-------- DATA SUPPLIED --------

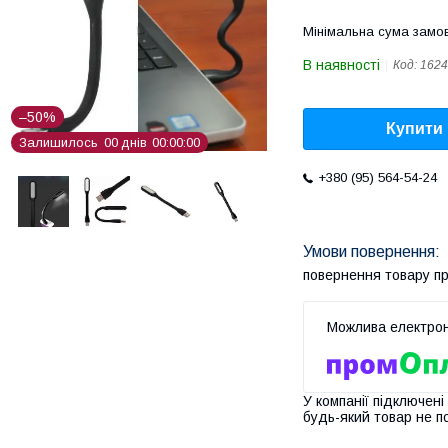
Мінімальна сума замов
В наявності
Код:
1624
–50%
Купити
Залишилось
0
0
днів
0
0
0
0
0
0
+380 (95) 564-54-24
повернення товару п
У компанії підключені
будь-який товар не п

--------
-------- DATA SUPPLIED --------

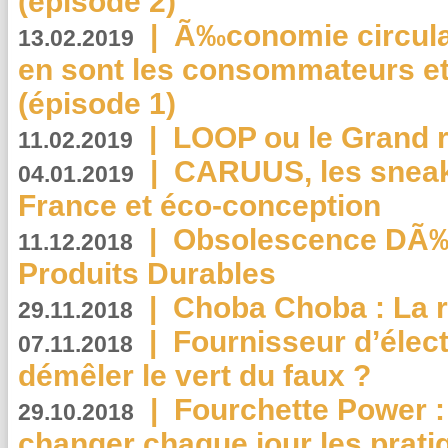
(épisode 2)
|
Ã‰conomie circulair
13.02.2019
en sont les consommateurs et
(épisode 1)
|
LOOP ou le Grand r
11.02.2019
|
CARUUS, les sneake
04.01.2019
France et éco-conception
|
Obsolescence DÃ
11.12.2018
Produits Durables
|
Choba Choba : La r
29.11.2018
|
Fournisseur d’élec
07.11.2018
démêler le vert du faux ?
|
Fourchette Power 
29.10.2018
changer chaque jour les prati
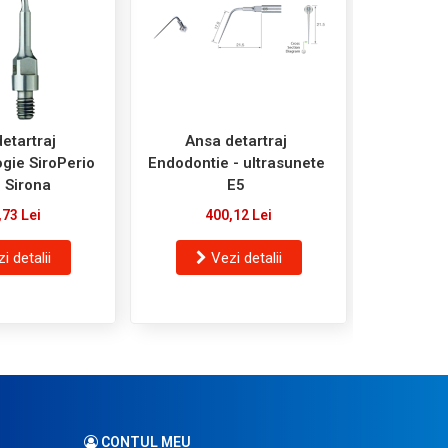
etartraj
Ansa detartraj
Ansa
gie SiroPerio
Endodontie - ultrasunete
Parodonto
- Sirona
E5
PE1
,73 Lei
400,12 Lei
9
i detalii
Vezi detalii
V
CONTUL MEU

--------

**EXERCISE AIM**
From the listing above, return the lines starting at the one with "Мінімальна сума замов" and ending at the one with "будь-який товар не п", both kept, exactly as they appear and nothing more.

**ANSWER AREA**
Мінімальна сума замов
В наявності
Код:
1624
–50%
Купити
Залишилось
0
0
днів
0
0
0
0
0
0
+380 (95) 564-54-24
повернення товару п
У компанії підключені
будь-який товар не п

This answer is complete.